::: Records for this task

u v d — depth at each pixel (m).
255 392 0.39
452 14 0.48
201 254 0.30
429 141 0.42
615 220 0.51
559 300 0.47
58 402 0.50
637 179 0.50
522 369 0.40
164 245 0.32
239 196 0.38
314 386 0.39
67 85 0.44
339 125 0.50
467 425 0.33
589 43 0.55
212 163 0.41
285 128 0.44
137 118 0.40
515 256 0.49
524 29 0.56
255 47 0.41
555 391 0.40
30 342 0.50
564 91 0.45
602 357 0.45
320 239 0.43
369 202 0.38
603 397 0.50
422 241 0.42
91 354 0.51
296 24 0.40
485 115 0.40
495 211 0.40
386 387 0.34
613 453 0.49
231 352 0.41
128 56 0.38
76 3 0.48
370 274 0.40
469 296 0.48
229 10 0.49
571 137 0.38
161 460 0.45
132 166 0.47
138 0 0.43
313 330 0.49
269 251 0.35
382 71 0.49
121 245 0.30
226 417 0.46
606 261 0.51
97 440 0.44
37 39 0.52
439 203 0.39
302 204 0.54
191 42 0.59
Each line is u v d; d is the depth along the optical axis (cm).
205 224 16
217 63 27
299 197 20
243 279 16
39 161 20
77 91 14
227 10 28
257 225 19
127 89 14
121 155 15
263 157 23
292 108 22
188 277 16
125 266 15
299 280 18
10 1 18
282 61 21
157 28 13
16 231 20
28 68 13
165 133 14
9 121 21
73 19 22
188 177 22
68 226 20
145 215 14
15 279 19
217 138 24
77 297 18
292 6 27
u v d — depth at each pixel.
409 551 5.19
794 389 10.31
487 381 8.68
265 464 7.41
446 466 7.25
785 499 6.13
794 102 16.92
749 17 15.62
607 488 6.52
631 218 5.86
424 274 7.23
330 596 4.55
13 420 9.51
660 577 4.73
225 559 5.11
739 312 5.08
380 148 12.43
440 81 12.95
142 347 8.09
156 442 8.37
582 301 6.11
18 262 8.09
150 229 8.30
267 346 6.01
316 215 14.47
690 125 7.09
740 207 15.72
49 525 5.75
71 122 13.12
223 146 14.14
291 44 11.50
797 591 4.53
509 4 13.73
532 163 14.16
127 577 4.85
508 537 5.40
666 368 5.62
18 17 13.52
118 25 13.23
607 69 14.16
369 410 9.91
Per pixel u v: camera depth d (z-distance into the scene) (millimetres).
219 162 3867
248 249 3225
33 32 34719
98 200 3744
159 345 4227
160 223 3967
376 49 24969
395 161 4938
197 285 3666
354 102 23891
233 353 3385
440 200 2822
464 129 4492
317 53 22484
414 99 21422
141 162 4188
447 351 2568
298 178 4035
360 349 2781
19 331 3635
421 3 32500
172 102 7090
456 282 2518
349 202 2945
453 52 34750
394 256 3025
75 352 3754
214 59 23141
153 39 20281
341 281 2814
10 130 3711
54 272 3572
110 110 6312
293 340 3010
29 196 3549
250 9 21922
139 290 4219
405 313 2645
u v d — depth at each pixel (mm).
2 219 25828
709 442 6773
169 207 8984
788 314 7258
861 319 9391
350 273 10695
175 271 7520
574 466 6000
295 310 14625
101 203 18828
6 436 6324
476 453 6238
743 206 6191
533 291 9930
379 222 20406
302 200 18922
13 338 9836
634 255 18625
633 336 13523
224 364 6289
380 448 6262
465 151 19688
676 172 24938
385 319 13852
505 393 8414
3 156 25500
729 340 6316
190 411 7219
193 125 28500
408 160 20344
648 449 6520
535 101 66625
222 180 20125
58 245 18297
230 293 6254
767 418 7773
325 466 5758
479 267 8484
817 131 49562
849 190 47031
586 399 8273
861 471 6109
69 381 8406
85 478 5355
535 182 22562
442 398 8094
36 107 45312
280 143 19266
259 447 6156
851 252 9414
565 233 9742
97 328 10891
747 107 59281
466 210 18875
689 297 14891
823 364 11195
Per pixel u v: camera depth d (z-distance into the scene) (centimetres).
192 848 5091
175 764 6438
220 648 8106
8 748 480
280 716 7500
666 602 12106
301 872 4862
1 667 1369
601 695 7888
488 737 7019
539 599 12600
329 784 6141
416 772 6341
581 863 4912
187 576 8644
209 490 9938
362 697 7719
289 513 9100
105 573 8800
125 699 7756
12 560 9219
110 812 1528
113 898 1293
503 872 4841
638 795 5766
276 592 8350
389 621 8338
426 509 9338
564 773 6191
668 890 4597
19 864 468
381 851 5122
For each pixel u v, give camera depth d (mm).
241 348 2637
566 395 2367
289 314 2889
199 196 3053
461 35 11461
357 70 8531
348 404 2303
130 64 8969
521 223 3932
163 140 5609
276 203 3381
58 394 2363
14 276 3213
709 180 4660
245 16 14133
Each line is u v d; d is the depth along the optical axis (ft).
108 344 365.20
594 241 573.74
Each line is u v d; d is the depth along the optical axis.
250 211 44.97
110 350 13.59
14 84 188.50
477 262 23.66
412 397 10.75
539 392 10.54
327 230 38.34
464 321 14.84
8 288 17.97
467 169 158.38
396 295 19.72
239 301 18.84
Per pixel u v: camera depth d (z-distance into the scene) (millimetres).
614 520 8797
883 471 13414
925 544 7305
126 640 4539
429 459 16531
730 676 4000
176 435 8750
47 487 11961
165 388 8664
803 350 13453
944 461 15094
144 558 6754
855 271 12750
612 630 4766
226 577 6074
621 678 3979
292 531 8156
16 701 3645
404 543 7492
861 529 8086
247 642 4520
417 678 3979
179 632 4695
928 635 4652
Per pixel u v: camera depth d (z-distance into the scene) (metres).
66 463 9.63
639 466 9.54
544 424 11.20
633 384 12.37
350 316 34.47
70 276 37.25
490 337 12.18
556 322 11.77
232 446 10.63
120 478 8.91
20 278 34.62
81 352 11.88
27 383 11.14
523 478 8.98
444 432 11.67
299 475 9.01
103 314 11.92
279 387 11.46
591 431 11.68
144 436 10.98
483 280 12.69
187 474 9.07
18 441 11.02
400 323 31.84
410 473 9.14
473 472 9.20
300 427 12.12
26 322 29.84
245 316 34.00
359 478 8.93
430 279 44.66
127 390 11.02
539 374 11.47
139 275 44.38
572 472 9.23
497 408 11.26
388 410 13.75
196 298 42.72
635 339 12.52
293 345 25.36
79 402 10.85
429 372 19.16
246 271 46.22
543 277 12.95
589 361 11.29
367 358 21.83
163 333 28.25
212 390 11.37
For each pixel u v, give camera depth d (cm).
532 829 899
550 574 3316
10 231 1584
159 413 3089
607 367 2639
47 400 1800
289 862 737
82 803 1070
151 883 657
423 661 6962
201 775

::::::

Begin at the line that has "291 44 11.50" in the entries above; stop after the line that has "380 448 6262". Transcribe exactly those lines and no others.

291 44 11.50
797 591 4.53
509 4 13.73
532 163 14.16
127 577 4.85
508 537 5.40
666 368 5.62
18 17 13.52
118 25 13.23
607 69 14.16
369 410 9.91
Per pixel u v: camera depth d (z-distance into the scene) (millimetres).
219 162 3867
248 249 3225
33 32 34719
98 200 3744
159 345 4227
160 223 3967
376 49 24969
395 161 4938
197 285 3666
354 102 23891
233 353 3385
440 200 2822
464 129 4492
317 53 22484
414 99 21422
141 162 4188
447 351 2568
298 178 4035
360 349 2781
19 331 3635
421 3 32500
172 102 7090
456 282 2518
349 202 2945
453 52 34750
394 256 3025
75 352 3754
214 59 23141
153 39 20281
341 281 2814
10 130 3711
54 272 3572
110 110 6312
293 340 3010
29 196 3549
250 9 21922
139 290 4219
405 313 2645
u v d — depth at each pixel (mm).
2 219 25828
709 442 6773
169 207 8984
788 314 7258
861 319 9391
350 273 10695
175 271 7520
574 466 6000
295 310 14625
101 203 18828
6 436 6324
476 453 6238
743 206 6191
533 291 9930
379 222 20406
302 200 18922
13 338 9836
634 255 18625
633 336 13523
224 364 6289
380 448 6262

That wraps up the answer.